Now, this is according to the knowledge I have leanred throughtout the months and may not be entirely accurate...
A co-processor is also more specifically and properly known as a math co-processor, and is used for the single purpose of computing math and number information.
Normal processors of the early computer era could not process direct mathematical and numerical equations and information because of their archetechture; it just couldn't support it. The only way it could process complex math functions was to be rendered first down into binary language from a compiler and then processed, an action and process that is quite time extensive. What a math co-processor was quite basically was a calculator processor, seperate of the CPU, that could drastically cut down the processing time of certain functions and programs because that was it's only dedictaed purpose, while the CPU could go on processing what it normally did at its usual speed.
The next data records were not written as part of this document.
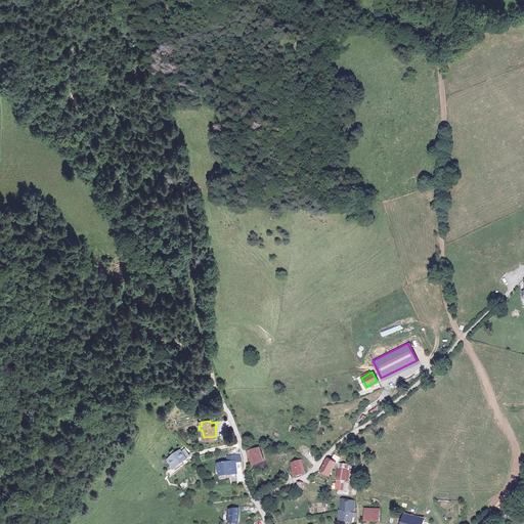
[(183,448),(179,451),(184,459),(188,455),(183,448)]
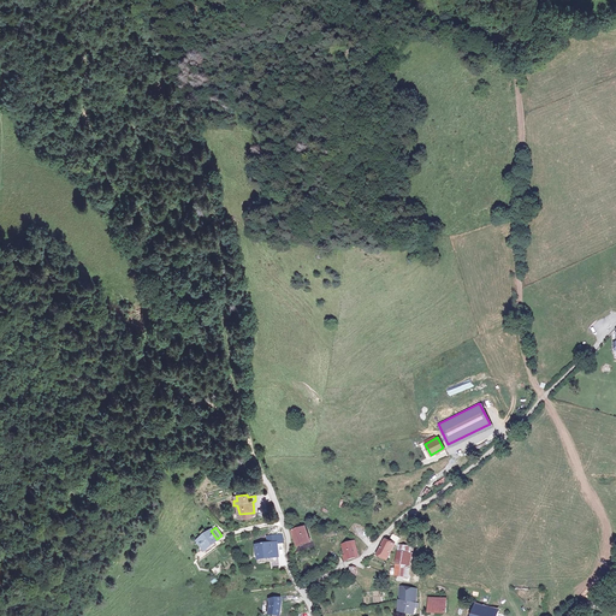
[(295,527),(291,528),(292,531),(292,532),(296,545),(309,540),(304,527),(296,529),(295,527)]
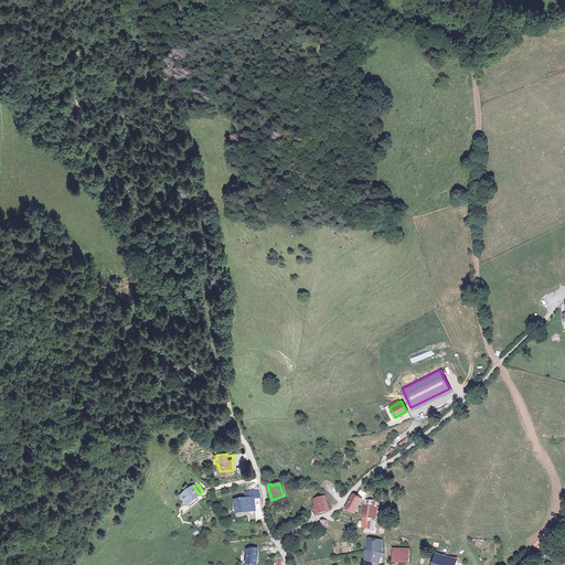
[(193,487),(180,494),(184,503),(199,494),(193,487)]
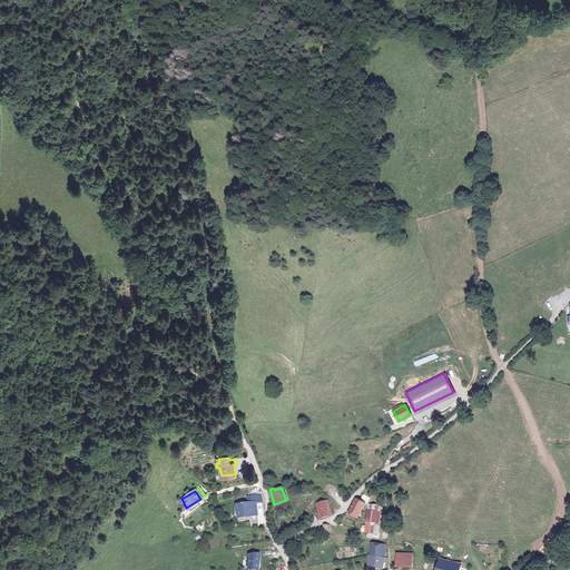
[(364,500),(360,498),(355,497),(353,500),(349,511),(357,516),(364,500)]
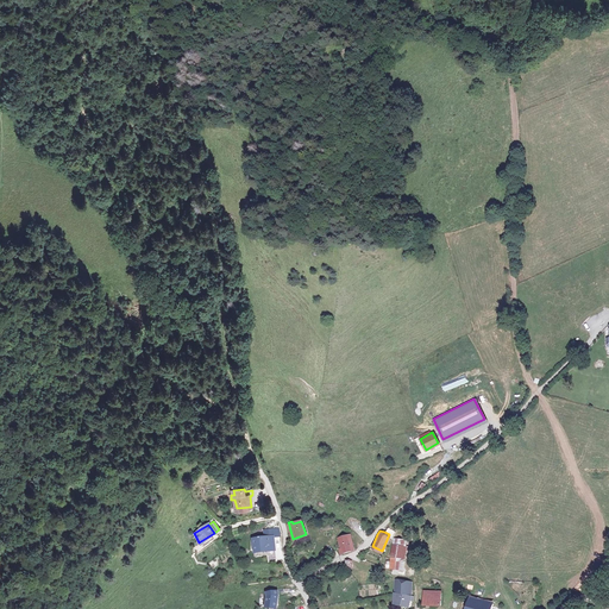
[(351,534),(339,539),(344,553),(356,550),(351,534)]
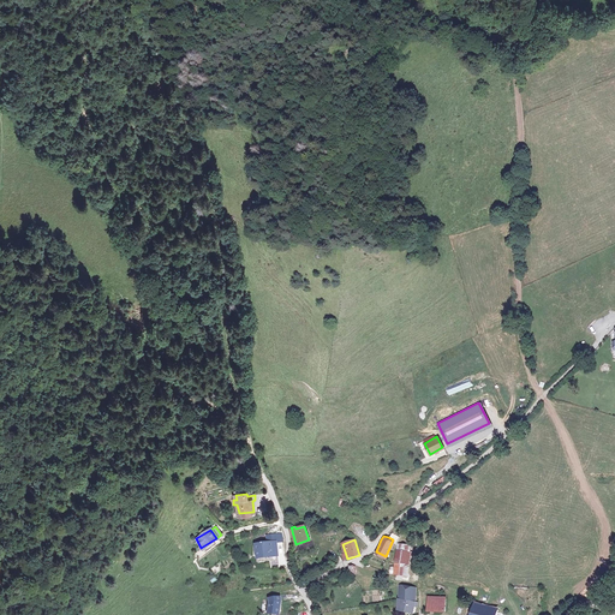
[(268,543),(257,544),(260,559),(278,555),(279,555),(276,541),(268,543)]
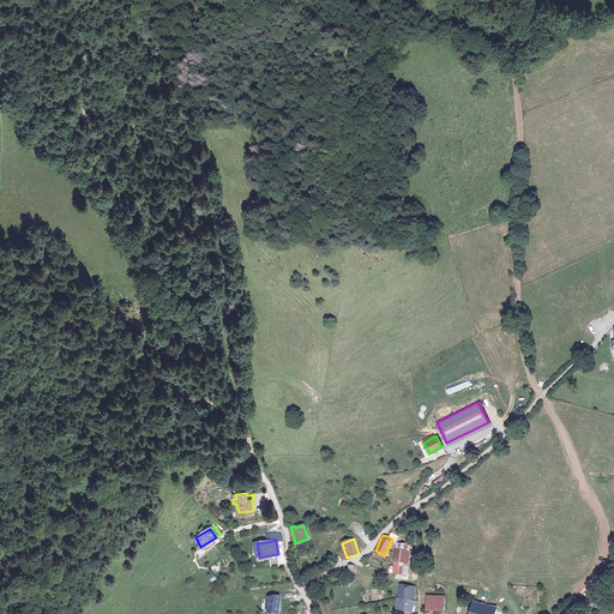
[(398,548),(396,548),(395,554),(393,563),(393,572),(407,575),(408,555),(411,557),(411,551),(407,549),(398,548)]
Programs with 2-D/3-D graphics, like AutoCAD which also uses an immense amount of mathematical equations and measurements to produce the drawings, therefore can utilize the conveinance of a math co-processor to not only cut down the processing time by half, or even more, but keep the processing load off of the main processor/CPU, therefore extending it's service life.
So you -could- use a program like AutoCAD without a co-processor installed in your system, but it would be so rediculously slow to render any drawings and measurments as to be nearly useless. Installing a math co-processor would pretty much be a nessecity to be productive.
When the 486 CPU came out from Intel in 1989, it was the first CPU to have a built-in math co-processor, therefore eliminating the need for external and seperate co-processors because software at that point in history was getting advanced enough to warrant this mergance. This is why you see no math co-processors for any 486 processor or other CPU made after 1989.